Brad Pitt stars in a scene from the movie "Ad Astra." The Motion Picture Association of America rating is PG-13 -- parents strongly cautioned. Some material may be inappropriate for children under 13. (CNS photo/Fox disney-owned)


by John Mulderig

Catholic News Service


NEW YORK (CNS) - The Latin motto from which the compelling sci-fi drama "Ad Astra" (Fox) takes its title assures us that, by persevering through difficulties, we can aspire to reach the stars.

                  So it's no surprise that this moody film's protagonist, astronaut Maj. Roy McBride (Brad Pitt), has a variety of challenges to face along his journey toward a possible re with his father, Clifford (Tommy Lee Jones).

                  A pioneer space traveler, Clifford disappeared 16 years before the near-future action of the film. He was commanding the Lima Project, an effort to search for extraterrestrial life from the outer boundaries of the solar system.
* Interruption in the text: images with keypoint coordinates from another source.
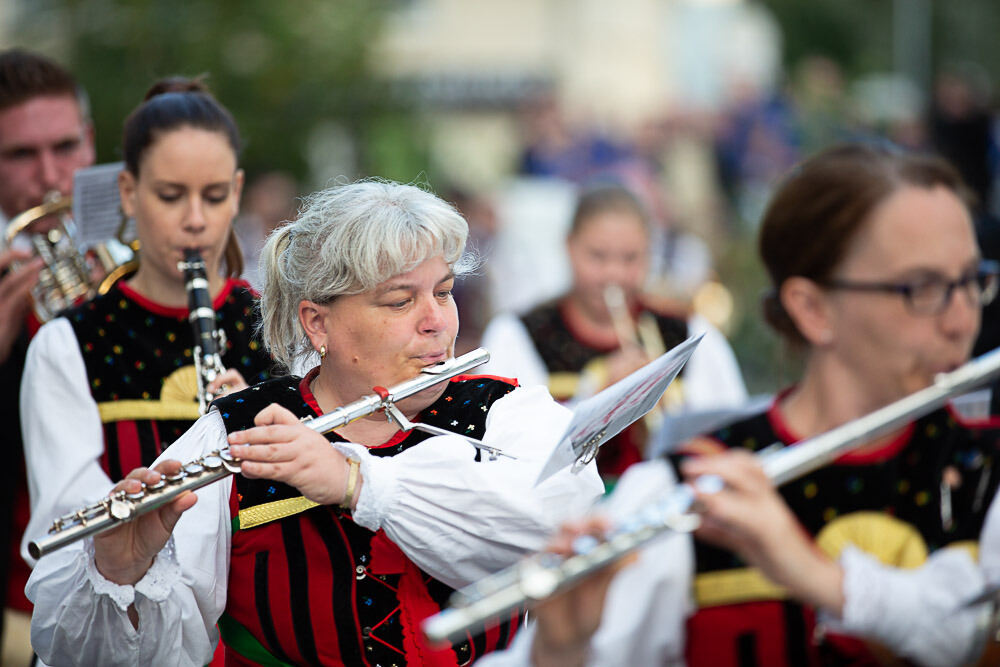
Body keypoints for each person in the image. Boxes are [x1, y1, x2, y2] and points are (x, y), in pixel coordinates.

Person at [24, 178, 605, 666]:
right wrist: (123, 575)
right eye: (400, 301)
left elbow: (555, 526)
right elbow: (152, 652)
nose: (436, 323)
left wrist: (358, 483)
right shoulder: (239, 432)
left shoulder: (505, 411)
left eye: (445, 292)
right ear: (318, 324)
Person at [482, 143, 1000, 666]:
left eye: (973, 282)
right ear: (813, 309)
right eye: (923, 287)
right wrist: (561, 651)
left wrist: (813, 573)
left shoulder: (988, 468)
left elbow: (965, 634)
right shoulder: (696, 488)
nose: (963, 323)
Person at [18, 77, 273, 659]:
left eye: (213, 196)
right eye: (169, 195)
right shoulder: (71, 343)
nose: (194, 221)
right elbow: (66, 538)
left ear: (237, 192)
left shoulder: (276, 325)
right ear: (128, 193)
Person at [480, 183, 747, 481]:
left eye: (630, 258)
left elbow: (728, 430)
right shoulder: (517, 334)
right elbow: (503, 445)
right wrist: (596, 394)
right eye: (598, 256)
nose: (614, 275)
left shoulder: (690, 332)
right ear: (569, 247)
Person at [0, 48, 96, 664]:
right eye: (21, 155)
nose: (51, 176)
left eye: (65, 147)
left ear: (91, 142)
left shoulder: (139, 250)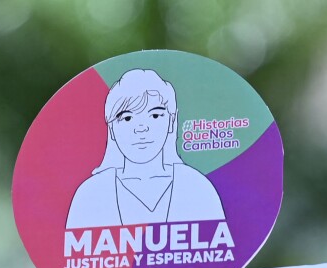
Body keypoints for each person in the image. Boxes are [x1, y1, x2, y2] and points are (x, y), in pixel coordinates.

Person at [64, 68, 225, 229]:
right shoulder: (90, 195)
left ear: (171, 121)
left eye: (155, 116)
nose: (141, 128)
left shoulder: (197, 188)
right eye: (127, 118)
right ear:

                  Now, with energy bursts from Neptune wreaking havoc on Earth and threatening the future of civilization, suspicion has arisen that Clifford - who has long been portrayed as a deceased hero -- may not only be alive but may, in fact, be the cause of these cosmic disturbances.

                  Dispatched to outer space to send Dad a message, Roy undergoes a series of testing adventures while brooding on his emotional isolation and inability to maintain relationships. He also ponders the conflicting evidence suggesting that Clifford was either a hero or a villain.

                  His uncertainty, which the audience shares, helps to maintain suspense. So, too, does the fact that the real purpose of having him communicate with Clifford is to enable the authorities to pinpoint the latter's location and launch a deadly attack against him. Roy understands this - and is, consequently, emotionally torn about his mission.

                  By turns an epic and an intimate character study, director and co-writer (with Ethan Gross) James Gray's thoughtfully crafted film evokes numerous classic stories, ranging from Homer's "Odyssey" and Joseph Conrad's "Heart of Darkness" to Herman Melville's "Moby-Dick." And that's not to mention the psychological implication of a son's quest that may prove fatal for his father.

                  Gray and Pitt capitalize on Roy's verbal reticence to make "Ad Astra" richly visual, Pitt's eyes at times communicating wordlessly but unmistakably what his character is experiencing. Such moments recall acting techniques that prevailed in the silent era.

                  The movie also features several brief scenes of distinctly Christian, Catholic-sounding prayer that will intrigue believers.

                  Refreshing in any Hollywood movie, but especially one populated by scientists and technicians, these indications of traditional spirituality imply that faith, in some form, is a given among them. Taken together with the overall artistic merit of "Ad Astra," these religious undertones may convince the parents of older teens to let them join the audience, despite the elements listed below.

                  The film contains some gory violence, a suicide, a couple of profanities, at least one use each of rough and crude language and an obscene gesture. The Catholic News Service classification is A-III - adults. The Motion Picture Association of America rating is PG-13 - parents strongly cautioned. Some material may be inappropriate for children under 13.